У парня – семь пятниц на неделе. Я, конечно, поощряю его желание познать различные сферы, но ещё пару дней назад он мучил Бена, потому что страсть как хотел стать механиком, а теперь уже, похоже, метит в медработники.
– Я передам, что ты его искал.
Бросаю взгляд на настенные часы. Сегодня вторник, сейчас половина второго. Я знаю, где Даня. И в штабе его не будет ещё около получаса.
– Окей, – Тай демонстрирует мне оттопыренный в кулаке большой палец. – Спасибо. И кстати, Боунс будет ждать тебя вечером у себя, как обычно.
Чёрт. Я прямо-таки
– Круто, – бурчу в ответ.
Но не обязательно было говорить об этом при всех!
Тай уходит, взгляды продолжают меня исследовать. Непосвящённых среди них всего двое: Виола и Полина. И их в совокупности недостаточно, чтобы меня смутить.

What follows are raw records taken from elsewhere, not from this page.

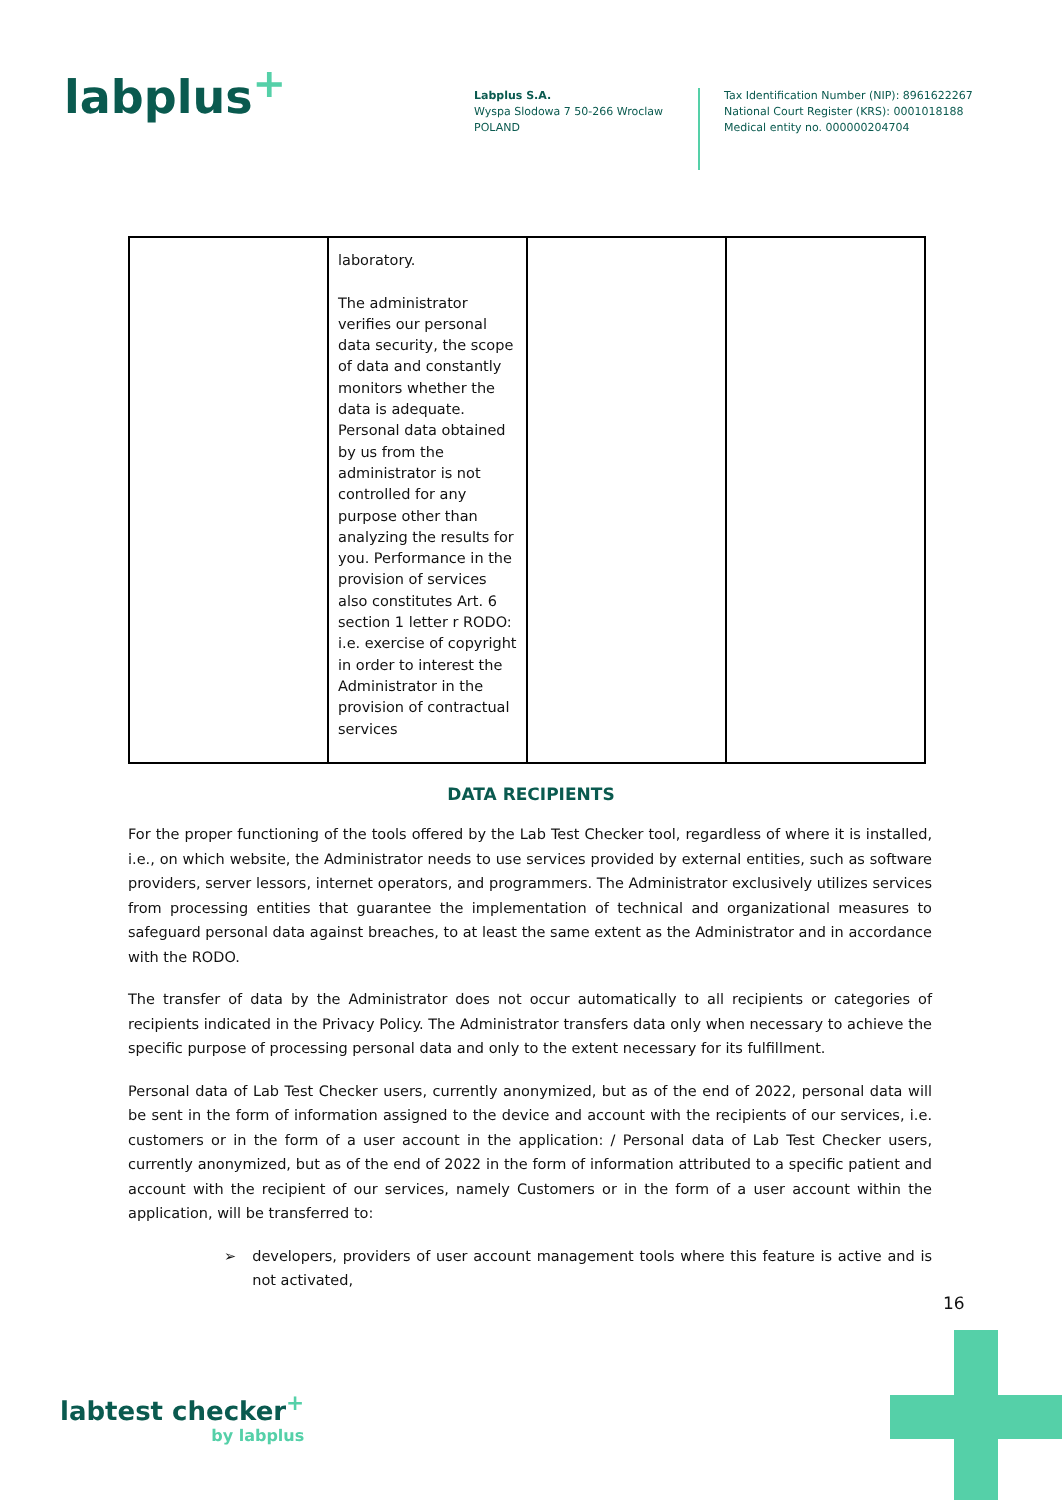labplus<sup>+</sup>
Labplus S.A.
Wyspa Slodowa 7 50-266 Wroclaw
POLAND
Tax Identification Number (NIP): 8961622267
National Court Register (KRS): 0001018188
Medical entity no. 000000204704
| | laboratory. The administrator verifies our personal data security, the scope of data and constantly monitors whether the data is adequate. Personal data obtained by us from the administrator is not controlled for any purpose other than analyzing the results for you. Performance in the provision of services also constitutes Art. 6 section 1 letter r RODO: i.e. exercise of copyright in order to interest the Administrator in the provision of contractual services | | |
DATA RECIPIENTS
For the proper functioning of the tools offered by the Lab Test Checker tool, regardless of where it is installed, i.e., on which website, the Administrator needs to use services provided by external entities, such as software providers, server lessors, internet operators, and programmers. The Administrator exclusively utilizes services from processing entities that guarantee the implementation of technical and organizational measures to safeguard personal data against breaches, to at least the same extent as the Administrator and in accordance with the RODO.
The transfer of data by the Administrator does not occur automatically to all recipients or categories of recipients indicated in the Privacy Policy. The Administrator transfers data only when necessary to achieve the specific purpose of processing personal data and only to the extent necessary for its fulfillment.
Personal data of Lab Test Checker users, currently anonymized, but as of the end of 2022, personal data will be sent in the form of information assigned to the device and account with the recipients of our services, i.e. customers or in the form of a user account in the application: / Personal data of Lab Test Checker users, currently anonymized, but as of the end of 2022 in the form of information attributed to a specific patient and account with the recipient of our services, namely Customers or in the form of a user account within the application, will be transferred to:
➢ developers, providers of user account management tools where this feature is active and is not activated,
16
labtest checker<sup>+</sup>
by labplus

– Даня пошёл в художку? – интересуется Лена.
Конечно, она знает. От неё у меня секретов нет.
– Угу.
– Так иди, чего сидишь?
Я удивлённо на неё гляжу.
– Ты же сама сказала, что о свободе мне только мечтать, пока вы не закончите разводить бардак!
– Но не тогда, когда дело касается твоего брата. Ты давно уже нужен ему, Вань. – Мне в руки прилетает тот самый шар со снежинками. Я отрываю взгляд от гирлянды на коленях и поднимаю его на Лену. – Иди.
Бросаю и гирлянду, и шар обратно в коробку. Из гостиной – в комнату “Беты”, где я оставил свою куртку на Лениной кровати. Оттуда – на улицу. Бежать не надо: я знаю, сколько времени Даня ещё планирует провести там, куда отправился.
Три дня в неделю в одно и то же время он уходит, чем бы ни занимался и где бы ни находился, к одному и тому же месту – к крыльцу своей бывшей художественной школы.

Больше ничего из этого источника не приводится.